Many wonder, what was Christ’s rising from the dead
like? Did it really happen? Could we call it a historic truth, or is it
just a spiritual truth. I am a pretty
modern person, I’m good at science, and I value it, but I believe I am a bit of
an outlier these days, in that I for one truly believe that Christ rose from
the dead. The stories are so full of
excitement, and they are too messy in my mind to be pious fictions. I believe they really encountered again the Jesus
they knew and it changed them.
But also there is a ring of truth for me in the Easter
Story. Christ’s rising from the dead,
love conquering death, forgiveness trumping judgment, these things resonate
with a song very deep in my being, and I trust. But even though I believe in the resurrection
as history, that is NOT the most important thing about the Resurrection.
I know too many people who say they believe in the resurrection
but who do not live as though they did, and I know too many people who say they
do not believe in the resurrection, and yet live as though they believe. This causes me to believe that getting it right about the resurrection is
not the most important thing. Being
right is sometimes pretty much worthless.

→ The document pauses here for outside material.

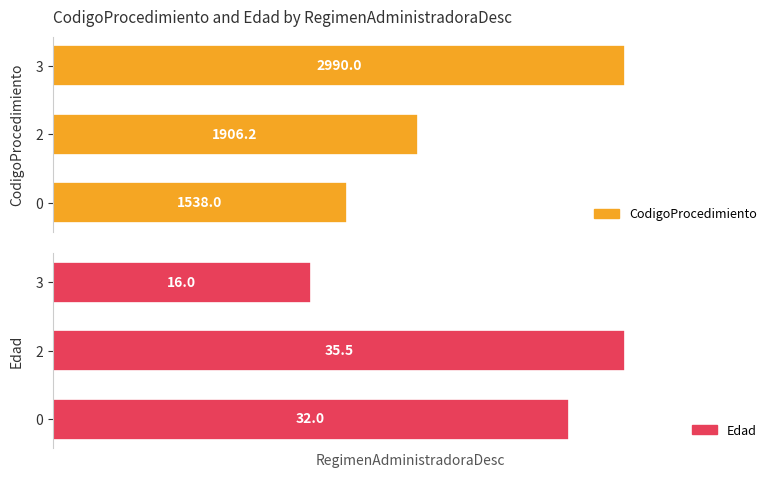

How many bars are there in each group?

2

The Resurrection asks us to embrace the more! The resurrection asks us to explore beyond
time and space. It yells at us that the
possibility for grace and goodness exceeds all our imagination. Easter resurrection begs us to live life in the
freedom to love! It even asks us to love
with abandon! To live joyfully.
A Buddhist Monk I love very much, Thich Naht Hahn, who I
quote very often here, exemplifies I think this freedom. I love the prayer or mantra he suggests we
pray in the morning. He recommends we
welcome the day saying, “Hello Morning.
Hello a brand new 24 hours to experience peace and joy.” I find this outlook to contain an insight to
the resurrection life.
C.S. Lewis wrote a biography of his conversion to theism and
then to Christianity, entitled “Surprised by Joy”. He wrote it before he ever met his wife,
whose name was Joy. In it he examines
the moments in his life when something greater broke through, and he came to realize the best thing to call those moments is
joy. It created cracks in his
understanding that allowed light to shine in.
There is in joy a quality which allows one to transcend the ordinary and
experience the more.
A key in his journey was he realized that his century had
made an idol of the modern so much so that people had failed to realize the
relevance of the past. We deny ourselves
treasures from our spiritual ancestry because we have come to believe we can
progress ever forward to a better world.
Well I personally think that idea is pretty much shot now. When I encounter the writings of the ancient world I often
find incredible wisdom and insight that resonates with that song within me. I think this is what C. S. Lewis meant.
Joy is something we celebrate as a people. Jesus did not seek his own salvation, rather
he sought the salvation of all. He asks
us to be a community supporting and enjoying one another.
Today we bring Gabriel to this community, to the experience of
an ancient faith. He will be baptized in
water, that mysterious element in which we cannot live, and without which we
cannot live. He will pass from slavery
to freedom, from darkness to light, from death to Joy, from a world bound by time and space to a world of love pointing ever towards more!
Baptism, Holy Communion, and indeed all the traditions of
this day, including our new bells, remind us of the important differences
between life focused on time and space and life focused on the the More of
life. Humanity has discovered ancient
time tested ways to express the inexpressible.
We use symbols. We use
Light! We use Water! We use handshake. We use bread and wine. We talk about crossing thresholds, slavery to
freedom, darkness to light, death to life.
We sing things rather than say them. We change our posture so that our
bodies align with our souls.
But one of the most important ways we move into the the more
of our lives is Joy. Let go. Celebrate.
Do not worry about worthiness! God
makes us worthy! Do not worry if you
have never done this before. There was a
time when you had never had chocolate, or kissed some new love, or cried at a
story, or looked into a baby’s eyes.
Do not feel it is irresponsible or that you might be
mistaken. We cannot live if we take no
risks.
Let us Surrender to Love!
Let us Surrender to Forgiveness! Let
us Surrender to Compassion! Above all,
this day, Let us be surprised all over again, and surrender, like the Grinch
did, to Sheer Joy.
Christ is Risen! The Lord is Risen indeed!